In regard of these problems, I'd like to ask how (or where) are characters translated to character entites? Is it just on client side? Is it possible to turn off this translating? Because some Czech characters are translated and other not. I can search only phrases without characters which are translated. And if I translated the searched phrase on entities(in source code of search engine), I think, it'd translate all czech characters on entities and it wouldn't be possible to found phrases with Czech characters which weren't translated.

 

Thanks

12/12/2007 6:45:33 AM
Gravatar
Total Posts 18439

Re: Search results - character entities

Hi,

I think there are several issues going on.

1. Some content is not found upon searching - this problem could be a lack of support for Czech language in the Lucene.NET, might be worth reviewing which languages are supported to confirm this or not. I have seen this problem before with other not yet supported languages. For example text with certain swedish characters is also known to not be searchable.

2. The Intro content is truncated sometimes in the middle of a word or character entity

The intro text is only for display so it is not connected to problem 1 as it is not used in actual  search , only in display of results.

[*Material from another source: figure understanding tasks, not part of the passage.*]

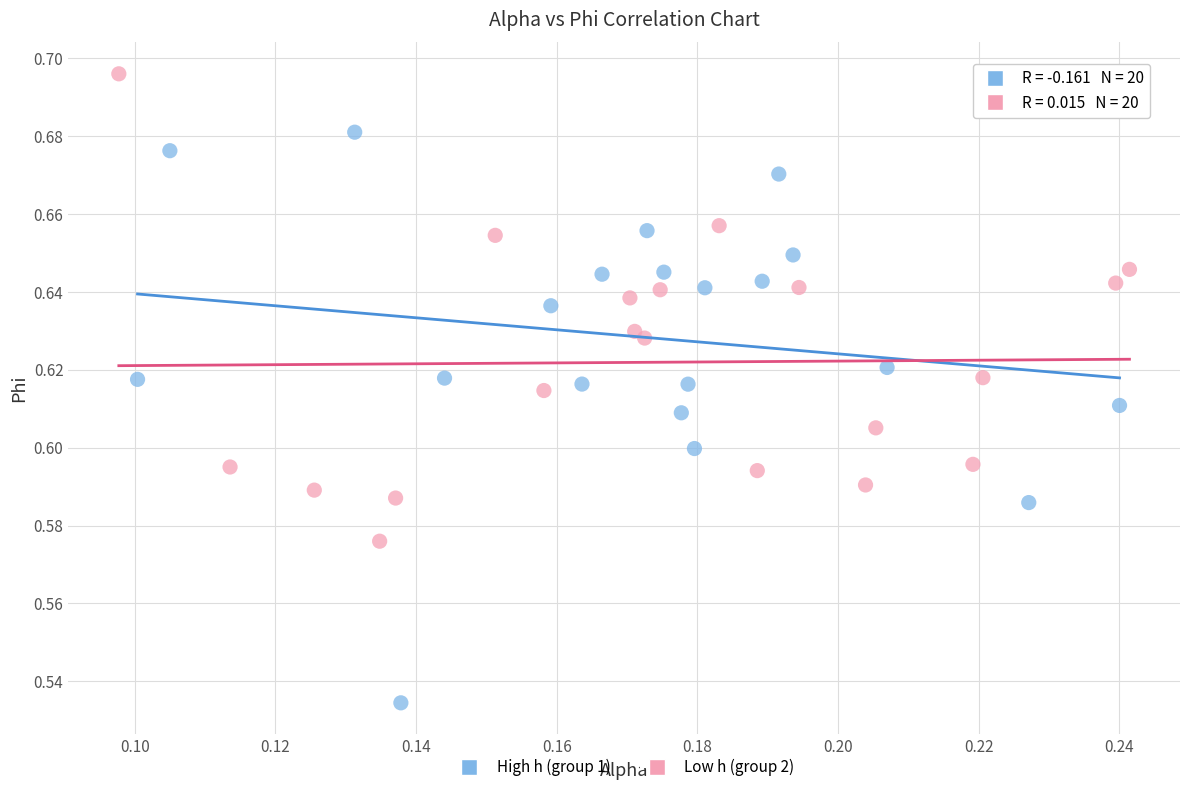

Which series has the widest spread of Y values?

High h (group 1)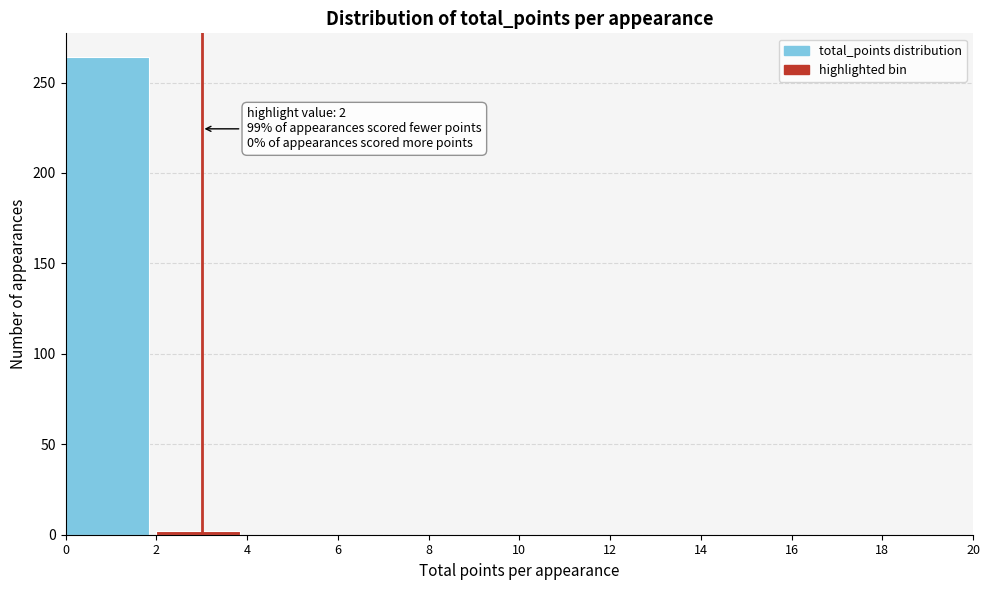

Over which range of the x-axis is the bar tallest?

0 to 2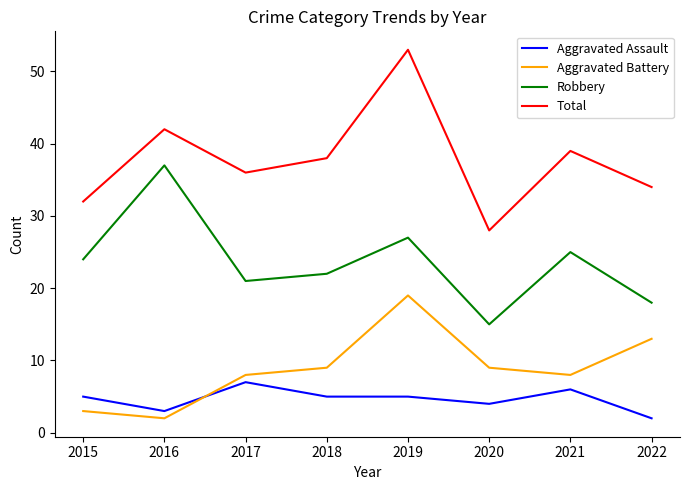

Which series has the widest spread of values?

Total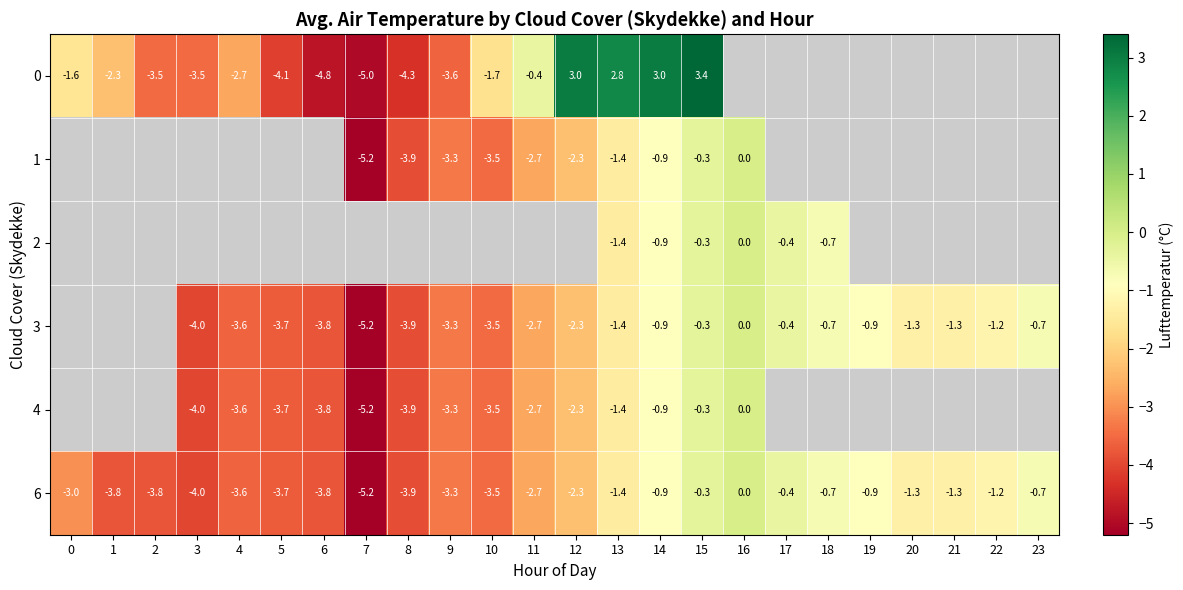

Where does the 6 series first go above -2?

13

When we retieve the results from the search index, we are applying some security to prevent cross site scripting, if you look in the markup of SearchResults.aspx you'll see:

SecurityHelper.PreventCrossSiteScripting(DataBinder.Eval(Container.DataItem, "Intro").ToString())

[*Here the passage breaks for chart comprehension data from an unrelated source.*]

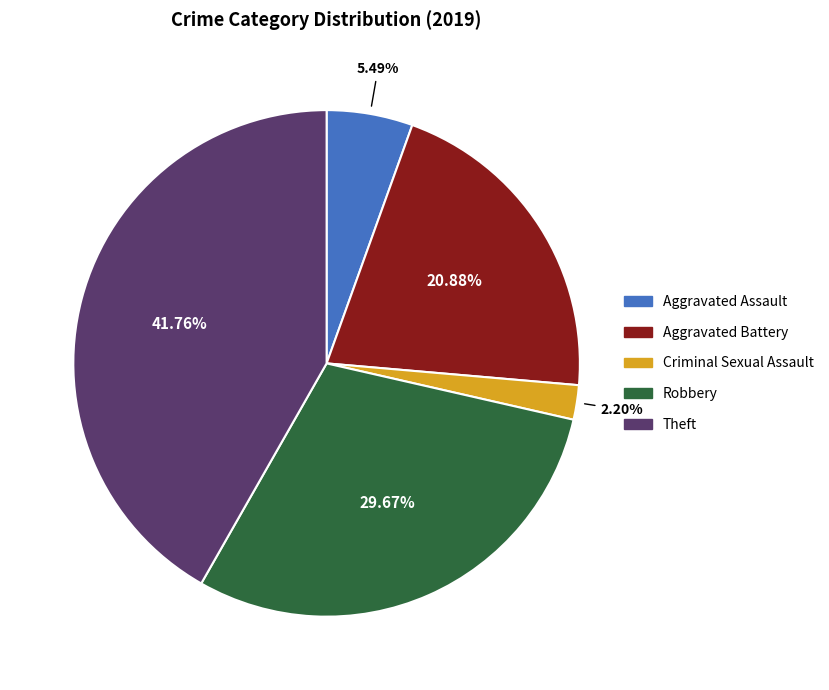

To the nearest percent, what is the average slice percentage?

20%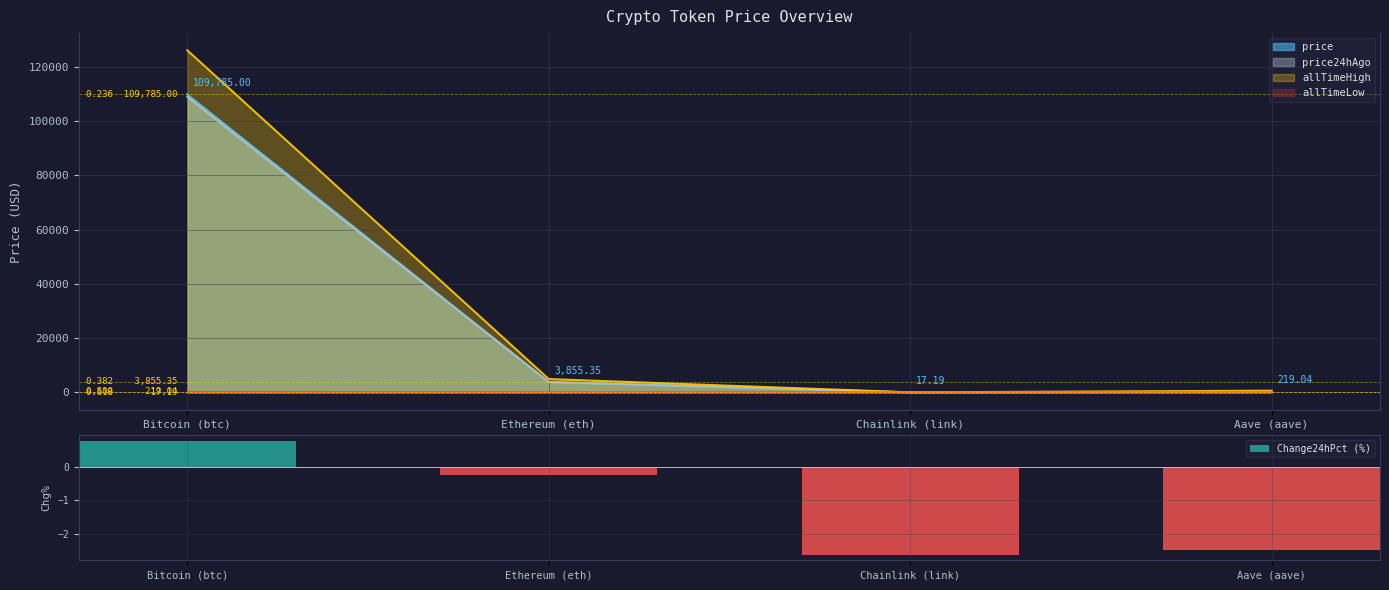

Reading right to left, transcribe all the data shown in this chart.

Aave (aave)=-2.5	Chainlink (link)=-2.6	Ethereum (eth)=-0.3	Bitcoin (btc)=0.8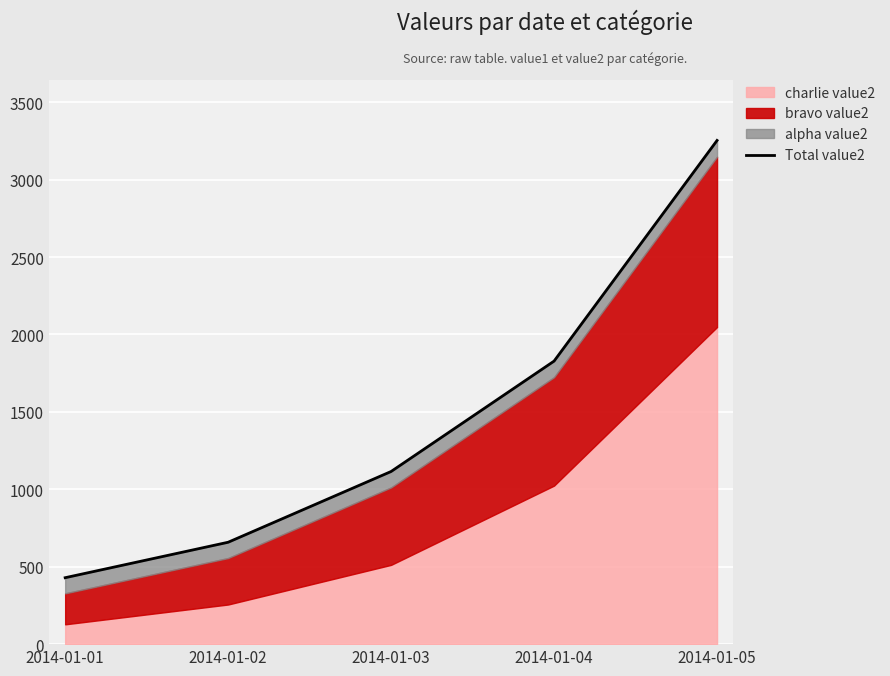

At which label is the value closest to 1841?

2014-01-04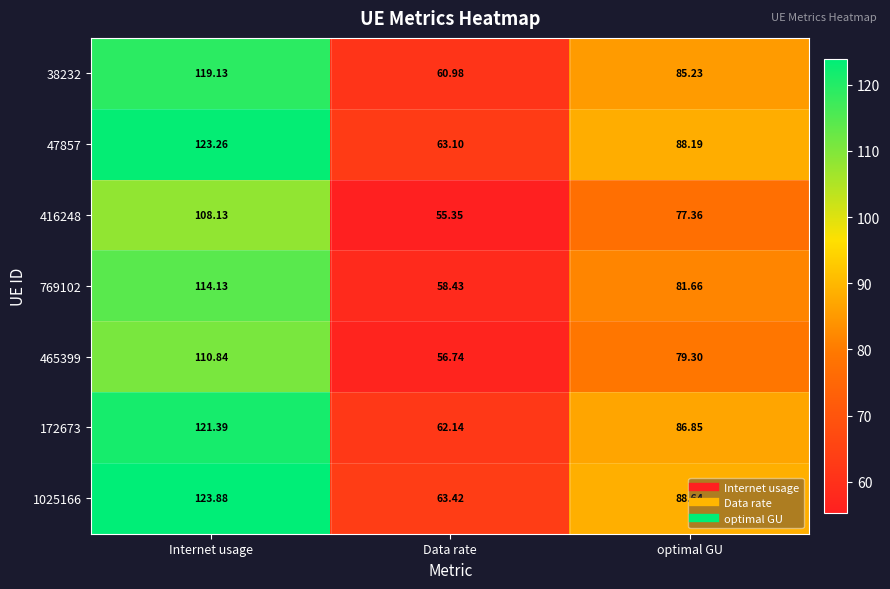

At which label is 47857 closest to 93?

optimal GU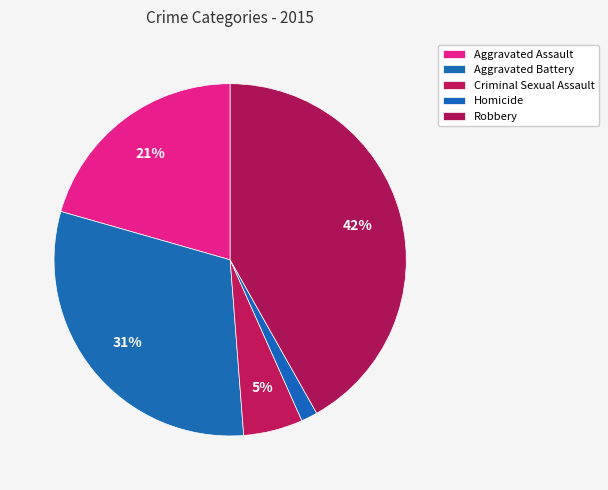

Combined, what portion of the pie is Aggravated Assault and Homicide?

22.1%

Since the actual content is stored raw we use a white list approach to filter out or encode anything that doesn't match the white list of allowed markup.

So in trying to solve this I think first we need to find out if the languages is supported and if not perhaps you can look into what is needed to support it in Lucene.NET. The other thing is we may need a smarter way of truncating the string to produce an intro for display without breaking on a character entity or word. The intro text is created in mojoPortal.Business.WebHelpers.IndexHelper.RebuildIndex(...) at the time of content indexing, so that is where we would plug in a better solution.

Hope it helps,

Joe

12/12/2007 7:22:52 AM
Gravatar
Total Posts 18439

Re: Search results - character entities

One correction to my previous remarks. I said we are storing it raw, but in the case of the intro (which again is only used for display not search) we are applying a regex to remove markup before truncating the text to create the intro. I'm not sure whether this has an impact on the actual problem of what is displayed, I'm thinking it would not filter the Czech characters so the encoding into character entities is still happening from SecurityHelper.PreventCrossSiteScripting(...)  during display as far as I understand.

We are storing actual content in the db raw and raw content is also used for indexing content into the search index. The intro is a piece of data stored in the index for each item but is not used in search, its only used during display of items that matched the search.

Joe

You must sign in to post in the forums. This thread is closed to new posts.